_Passage to read_:
————————

This early stretch is useful for two reasons:
- Your legs warm up without the stress of nonstop stop-and-go.
- You get a classic London park perspective before things get iconic and crowded.
From here, you roll toward big landmarks like Buckingham Palace. The park segment helps you settle into the ride. It’s a good early sign that the tour is designed to be manageable rather than intense.
Buckingham Palace and the Royal Park to Trafalgar Square Link

Seeing Buckingham Palace is usually a top-line goal for first-timers, but what makes this tour feel different is how you approach it: not only by walking through the center, but by bike through the surrounding parkways and major corridors.
After that, you head toward major central landmarks including Trafalgar Square. The value here is not just the destination. It’s the way the bike route connects the dots. You’re constantly getting orientation—where things sit in relation to each other—so your map in your head starts working.
If you love planning future days, this part is gold. It helps you understand how Westminster, Whitehall-adjacent areas, and the river are positioned when you’re not stuck in one small neighborhood.
Westminster Abbey, Houses of Parliament, and Big Ben: Big Names, Guided by Route

The tour includes stops and sightseeing around Westminster Abbey, the Houses of Parliament, and Big Ben. This is where your guide’s role really matters.
Landmarks like these are famous enough that you’ll see them even without a guide. But with a guide, you’re more likely to understand what you’re looking at and why it matters in the city’s layout. Also, because the ride is structured, you’re less likely to waste time trying to figure out the best angle or where to pause.
One caution: this is also one of the busiest parts of London. Even at a modest pace, you’ll want to stay focused and keep your spacing as instructed. The tour is designed for easy riding, but you’re still in the heart of the city.
Down Toward the Thames: Tower Bridge and the Tower of London Area

Once the route shifts toward the river, the scenery changes. The tour follows the River Thames toward the Tower Bridge and Tower of London area, which gives you that London postcard feeling—water, bridges, and that classic skyline compression.
There’s also a stop at the Monument of London, which works as a breather point and a useful reference marker in the wider Thames corridor.
From a value standpoint, this section is where cycling earns its keep. If you tried to do these stops on foot, you’d spend a lot of time walking between them. By bike, you cover ground with fewer interruptions and get more time to actually notice details once you arrive.

————————

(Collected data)
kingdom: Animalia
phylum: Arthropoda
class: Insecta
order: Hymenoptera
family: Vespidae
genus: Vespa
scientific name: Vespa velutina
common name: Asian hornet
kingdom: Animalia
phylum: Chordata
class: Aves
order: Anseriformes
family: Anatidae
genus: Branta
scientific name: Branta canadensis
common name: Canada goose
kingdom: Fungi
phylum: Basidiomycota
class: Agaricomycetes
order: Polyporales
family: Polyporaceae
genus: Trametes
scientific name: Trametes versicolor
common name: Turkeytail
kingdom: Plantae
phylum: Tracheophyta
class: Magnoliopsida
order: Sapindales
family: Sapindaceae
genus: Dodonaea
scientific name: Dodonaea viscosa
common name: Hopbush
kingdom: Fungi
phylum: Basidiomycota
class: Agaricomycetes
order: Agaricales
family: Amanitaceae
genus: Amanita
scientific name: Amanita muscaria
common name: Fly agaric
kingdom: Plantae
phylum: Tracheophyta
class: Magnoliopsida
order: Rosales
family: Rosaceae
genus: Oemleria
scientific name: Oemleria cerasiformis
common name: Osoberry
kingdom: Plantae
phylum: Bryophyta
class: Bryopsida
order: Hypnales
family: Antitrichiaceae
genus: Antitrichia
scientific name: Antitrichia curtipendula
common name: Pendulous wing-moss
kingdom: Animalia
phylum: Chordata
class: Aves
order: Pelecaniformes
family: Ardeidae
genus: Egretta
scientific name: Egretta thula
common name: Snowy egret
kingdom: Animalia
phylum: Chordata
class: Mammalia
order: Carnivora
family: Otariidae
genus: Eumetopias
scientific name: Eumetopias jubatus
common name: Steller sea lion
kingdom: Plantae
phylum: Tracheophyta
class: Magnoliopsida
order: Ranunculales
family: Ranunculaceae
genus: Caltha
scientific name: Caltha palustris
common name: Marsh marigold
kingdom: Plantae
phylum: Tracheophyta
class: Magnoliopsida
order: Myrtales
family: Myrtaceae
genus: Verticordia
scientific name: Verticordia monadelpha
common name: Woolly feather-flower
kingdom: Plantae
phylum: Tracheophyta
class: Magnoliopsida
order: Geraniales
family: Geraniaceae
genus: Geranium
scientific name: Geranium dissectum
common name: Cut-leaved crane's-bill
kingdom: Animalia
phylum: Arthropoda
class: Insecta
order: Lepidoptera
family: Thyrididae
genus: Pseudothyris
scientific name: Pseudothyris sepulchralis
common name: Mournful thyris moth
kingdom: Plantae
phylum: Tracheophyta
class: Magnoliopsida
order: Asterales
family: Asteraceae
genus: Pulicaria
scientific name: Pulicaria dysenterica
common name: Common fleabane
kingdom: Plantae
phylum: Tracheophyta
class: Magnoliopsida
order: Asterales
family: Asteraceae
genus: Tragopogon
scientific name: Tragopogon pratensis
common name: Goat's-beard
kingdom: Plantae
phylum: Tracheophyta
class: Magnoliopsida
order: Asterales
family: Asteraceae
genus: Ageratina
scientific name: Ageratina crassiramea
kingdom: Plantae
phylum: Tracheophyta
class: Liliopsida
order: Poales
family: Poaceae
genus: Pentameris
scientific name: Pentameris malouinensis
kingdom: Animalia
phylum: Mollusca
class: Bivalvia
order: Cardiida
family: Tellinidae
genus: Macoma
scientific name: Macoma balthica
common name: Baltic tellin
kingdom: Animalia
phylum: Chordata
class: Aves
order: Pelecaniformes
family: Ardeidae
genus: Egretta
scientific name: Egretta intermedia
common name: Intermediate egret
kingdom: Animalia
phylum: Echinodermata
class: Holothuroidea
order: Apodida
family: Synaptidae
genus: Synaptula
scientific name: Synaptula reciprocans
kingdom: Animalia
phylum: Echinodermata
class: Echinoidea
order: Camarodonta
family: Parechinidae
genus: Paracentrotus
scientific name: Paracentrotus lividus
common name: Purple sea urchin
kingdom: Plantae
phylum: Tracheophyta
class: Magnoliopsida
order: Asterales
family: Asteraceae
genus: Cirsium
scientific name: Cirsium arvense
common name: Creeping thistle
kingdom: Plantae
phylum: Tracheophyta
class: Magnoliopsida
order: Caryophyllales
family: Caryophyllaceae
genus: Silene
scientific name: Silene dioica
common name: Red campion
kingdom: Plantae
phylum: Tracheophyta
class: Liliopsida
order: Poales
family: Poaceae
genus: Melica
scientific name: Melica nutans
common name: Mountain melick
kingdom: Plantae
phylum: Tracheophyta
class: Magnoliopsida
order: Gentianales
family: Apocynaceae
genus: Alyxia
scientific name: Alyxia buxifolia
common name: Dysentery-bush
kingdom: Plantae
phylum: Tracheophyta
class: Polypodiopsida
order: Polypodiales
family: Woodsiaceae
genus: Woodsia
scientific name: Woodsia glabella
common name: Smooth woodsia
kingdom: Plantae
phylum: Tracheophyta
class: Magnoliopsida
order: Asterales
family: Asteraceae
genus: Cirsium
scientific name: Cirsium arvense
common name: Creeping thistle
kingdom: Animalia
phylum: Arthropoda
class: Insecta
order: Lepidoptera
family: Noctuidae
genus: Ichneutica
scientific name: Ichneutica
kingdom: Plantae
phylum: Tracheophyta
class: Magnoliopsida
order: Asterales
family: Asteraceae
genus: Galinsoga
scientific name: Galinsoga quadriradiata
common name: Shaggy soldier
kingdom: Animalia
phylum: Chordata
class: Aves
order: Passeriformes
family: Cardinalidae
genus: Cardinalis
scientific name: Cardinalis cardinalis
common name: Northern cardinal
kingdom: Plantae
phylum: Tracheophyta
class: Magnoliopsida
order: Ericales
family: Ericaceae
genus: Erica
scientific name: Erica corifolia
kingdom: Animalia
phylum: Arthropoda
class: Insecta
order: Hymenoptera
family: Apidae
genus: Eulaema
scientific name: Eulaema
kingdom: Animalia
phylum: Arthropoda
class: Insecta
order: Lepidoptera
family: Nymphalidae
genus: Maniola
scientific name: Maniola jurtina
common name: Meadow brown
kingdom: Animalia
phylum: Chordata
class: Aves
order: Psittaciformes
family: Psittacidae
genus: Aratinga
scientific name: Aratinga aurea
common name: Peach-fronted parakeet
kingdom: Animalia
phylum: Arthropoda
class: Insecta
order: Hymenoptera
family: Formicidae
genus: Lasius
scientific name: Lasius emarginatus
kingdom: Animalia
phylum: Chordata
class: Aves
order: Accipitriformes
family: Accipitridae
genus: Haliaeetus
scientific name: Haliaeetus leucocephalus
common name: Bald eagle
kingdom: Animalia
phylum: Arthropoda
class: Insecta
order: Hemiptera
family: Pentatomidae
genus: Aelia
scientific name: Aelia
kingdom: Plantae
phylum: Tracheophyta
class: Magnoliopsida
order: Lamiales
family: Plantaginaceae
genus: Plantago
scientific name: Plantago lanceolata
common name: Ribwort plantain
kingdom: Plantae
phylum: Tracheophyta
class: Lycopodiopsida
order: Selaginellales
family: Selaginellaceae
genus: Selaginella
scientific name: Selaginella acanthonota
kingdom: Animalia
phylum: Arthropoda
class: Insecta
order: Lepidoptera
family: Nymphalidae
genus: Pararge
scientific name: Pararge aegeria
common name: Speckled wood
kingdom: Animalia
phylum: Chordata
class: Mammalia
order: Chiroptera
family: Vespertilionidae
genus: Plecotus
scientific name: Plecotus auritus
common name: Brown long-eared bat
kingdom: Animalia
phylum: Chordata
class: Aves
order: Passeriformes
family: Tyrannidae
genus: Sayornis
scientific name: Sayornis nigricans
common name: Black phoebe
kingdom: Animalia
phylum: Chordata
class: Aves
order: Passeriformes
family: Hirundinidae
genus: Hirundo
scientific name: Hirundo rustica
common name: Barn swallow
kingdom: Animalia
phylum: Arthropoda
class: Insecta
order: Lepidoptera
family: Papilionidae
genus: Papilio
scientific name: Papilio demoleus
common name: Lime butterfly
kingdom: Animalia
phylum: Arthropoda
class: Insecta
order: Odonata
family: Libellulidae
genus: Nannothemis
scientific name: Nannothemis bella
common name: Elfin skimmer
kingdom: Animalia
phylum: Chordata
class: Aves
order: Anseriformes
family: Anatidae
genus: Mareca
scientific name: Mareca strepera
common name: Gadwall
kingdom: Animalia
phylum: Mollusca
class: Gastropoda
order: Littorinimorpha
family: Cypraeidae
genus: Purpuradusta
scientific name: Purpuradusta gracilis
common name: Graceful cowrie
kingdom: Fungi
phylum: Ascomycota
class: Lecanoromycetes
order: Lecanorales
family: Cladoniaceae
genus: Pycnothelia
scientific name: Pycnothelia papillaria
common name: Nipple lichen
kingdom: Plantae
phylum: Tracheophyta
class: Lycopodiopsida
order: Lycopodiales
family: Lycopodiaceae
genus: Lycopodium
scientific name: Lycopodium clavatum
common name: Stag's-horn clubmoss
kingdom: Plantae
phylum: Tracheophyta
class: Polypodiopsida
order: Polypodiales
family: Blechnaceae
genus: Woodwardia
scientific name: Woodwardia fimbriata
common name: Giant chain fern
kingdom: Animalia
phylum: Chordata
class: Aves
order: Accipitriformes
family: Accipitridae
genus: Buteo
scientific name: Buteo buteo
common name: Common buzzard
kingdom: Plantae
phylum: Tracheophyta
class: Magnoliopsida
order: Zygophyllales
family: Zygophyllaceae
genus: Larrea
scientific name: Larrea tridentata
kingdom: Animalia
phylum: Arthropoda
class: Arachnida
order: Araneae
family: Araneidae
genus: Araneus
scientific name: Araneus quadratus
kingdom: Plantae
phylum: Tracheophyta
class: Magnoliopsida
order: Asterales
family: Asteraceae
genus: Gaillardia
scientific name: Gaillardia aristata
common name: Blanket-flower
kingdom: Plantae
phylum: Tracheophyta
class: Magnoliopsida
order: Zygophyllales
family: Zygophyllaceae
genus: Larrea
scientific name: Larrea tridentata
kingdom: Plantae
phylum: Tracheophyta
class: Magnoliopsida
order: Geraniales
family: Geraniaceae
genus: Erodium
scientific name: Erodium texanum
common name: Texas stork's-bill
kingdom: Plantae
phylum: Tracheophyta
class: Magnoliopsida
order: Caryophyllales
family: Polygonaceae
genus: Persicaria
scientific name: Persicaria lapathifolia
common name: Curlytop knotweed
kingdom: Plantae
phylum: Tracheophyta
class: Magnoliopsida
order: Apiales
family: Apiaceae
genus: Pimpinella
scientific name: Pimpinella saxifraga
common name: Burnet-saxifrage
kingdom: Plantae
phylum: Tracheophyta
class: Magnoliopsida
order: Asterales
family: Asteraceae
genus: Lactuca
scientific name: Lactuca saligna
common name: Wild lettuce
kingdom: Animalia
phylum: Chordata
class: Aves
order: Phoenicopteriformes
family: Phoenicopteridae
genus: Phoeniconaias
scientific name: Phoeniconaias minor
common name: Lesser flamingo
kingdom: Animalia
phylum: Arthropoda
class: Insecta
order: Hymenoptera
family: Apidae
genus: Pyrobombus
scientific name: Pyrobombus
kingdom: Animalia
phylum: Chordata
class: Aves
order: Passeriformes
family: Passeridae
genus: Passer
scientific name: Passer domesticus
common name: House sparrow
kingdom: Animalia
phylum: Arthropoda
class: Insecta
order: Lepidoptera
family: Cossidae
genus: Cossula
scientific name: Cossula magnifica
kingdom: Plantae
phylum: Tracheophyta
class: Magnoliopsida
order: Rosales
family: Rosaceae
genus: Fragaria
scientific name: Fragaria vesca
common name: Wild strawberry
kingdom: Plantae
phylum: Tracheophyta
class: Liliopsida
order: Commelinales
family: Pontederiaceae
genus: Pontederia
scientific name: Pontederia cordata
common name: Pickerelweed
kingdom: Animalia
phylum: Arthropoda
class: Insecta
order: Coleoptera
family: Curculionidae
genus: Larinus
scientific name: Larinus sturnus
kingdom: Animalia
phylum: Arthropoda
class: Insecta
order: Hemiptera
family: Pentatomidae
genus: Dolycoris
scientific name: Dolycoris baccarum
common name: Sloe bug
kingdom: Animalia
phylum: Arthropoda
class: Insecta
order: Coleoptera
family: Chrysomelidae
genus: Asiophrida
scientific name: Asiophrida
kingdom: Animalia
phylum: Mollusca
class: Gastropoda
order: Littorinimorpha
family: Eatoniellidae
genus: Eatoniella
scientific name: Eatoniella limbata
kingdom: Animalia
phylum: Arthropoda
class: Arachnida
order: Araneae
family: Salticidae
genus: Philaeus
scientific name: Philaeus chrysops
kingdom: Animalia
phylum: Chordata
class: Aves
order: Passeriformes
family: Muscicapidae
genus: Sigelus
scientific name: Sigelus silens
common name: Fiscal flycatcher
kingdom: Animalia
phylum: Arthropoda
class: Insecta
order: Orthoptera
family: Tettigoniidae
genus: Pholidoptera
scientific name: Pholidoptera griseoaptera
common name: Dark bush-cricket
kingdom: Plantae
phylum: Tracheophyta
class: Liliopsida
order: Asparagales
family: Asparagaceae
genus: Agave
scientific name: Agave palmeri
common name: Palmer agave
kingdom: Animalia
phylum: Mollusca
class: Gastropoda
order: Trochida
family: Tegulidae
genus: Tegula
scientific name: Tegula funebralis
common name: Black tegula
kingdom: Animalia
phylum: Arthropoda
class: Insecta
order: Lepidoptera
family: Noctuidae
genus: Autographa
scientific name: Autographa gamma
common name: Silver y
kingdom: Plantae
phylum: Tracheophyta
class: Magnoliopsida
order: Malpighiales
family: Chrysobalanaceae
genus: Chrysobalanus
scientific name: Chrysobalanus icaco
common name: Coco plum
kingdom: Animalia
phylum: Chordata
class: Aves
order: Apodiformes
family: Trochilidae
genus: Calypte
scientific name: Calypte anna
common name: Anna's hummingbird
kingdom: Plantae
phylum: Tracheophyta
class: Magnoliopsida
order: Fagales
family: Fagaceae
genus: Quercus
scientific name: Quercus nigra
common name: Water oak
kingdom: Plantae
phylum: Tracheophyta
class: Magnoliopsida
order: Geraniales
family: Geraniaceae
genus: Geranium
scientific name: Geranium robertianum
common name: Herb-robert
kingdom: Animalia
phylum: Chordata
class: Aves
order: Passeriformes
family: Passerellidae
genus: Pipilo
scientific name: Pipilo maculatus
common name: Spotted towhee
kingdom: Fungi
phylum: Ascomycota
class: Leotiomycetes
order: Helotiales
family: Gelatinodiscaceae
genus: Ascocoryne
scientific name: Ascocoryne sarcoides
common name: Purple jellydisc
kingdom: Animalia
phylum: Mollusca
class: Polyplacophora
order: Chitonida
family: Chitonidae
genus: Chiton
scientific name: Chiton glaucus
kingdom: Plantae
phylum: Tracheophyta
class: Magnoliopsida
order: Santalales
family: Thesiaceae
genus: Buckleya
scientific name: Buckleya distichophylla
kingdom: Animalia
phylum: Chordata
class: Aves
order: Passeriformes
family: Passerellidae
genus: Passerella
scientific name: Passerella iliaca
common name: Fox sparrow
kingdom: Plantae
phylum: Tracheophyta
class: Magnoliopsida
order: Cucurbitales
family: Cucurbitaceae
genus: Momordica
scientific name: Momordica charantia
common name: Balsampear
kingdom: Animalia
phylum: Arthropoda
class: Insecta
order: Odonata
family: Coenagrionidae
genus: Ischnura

————————

_Required actions_:
#1 In the London bike tour passage, what does the stop at the Monument of London work as?
#2 Reproduce the records verbatim, from their first line through the line containing "genus: Amanita".

_Answers_:
#1 A breather point and a useful reference marker in the wider Thames corridor.

#2
kingdom: Animalia
phylum: Arthropoda
class: Insecta
order: Hymenoptera
family: Vespidae
genus: Vespa
scientific name: Vespa velutina
common name: Asian hornet
kingdom: Animalia
phylum: Chordata
class: Aves
order: Anseriformes
family: Anatidae
genus: Branta
scientific name: Branta canadensis
common name: Canada goose
kingdom: Fungi
phylum: Basidiomycota
class: Agaricomycetes
order: Polyporales
family: Polyporaceae
genus: Trametes
scientific name: Trametes versicolor
common name: Turkeytail
kingdom: Plantae
phylum: Tracheophyta
class: Magnoliopsida
order: Sapindales
family: Sapindaceae
genus: Dodonaea
scientific name: Dodonaea viscosa
common name: Hopbush
kingdom: Fungi
phylum: Basidiomycota
class: Agaricomycetes
order: Agaricales
family: Amanitaceae
genus: Amanita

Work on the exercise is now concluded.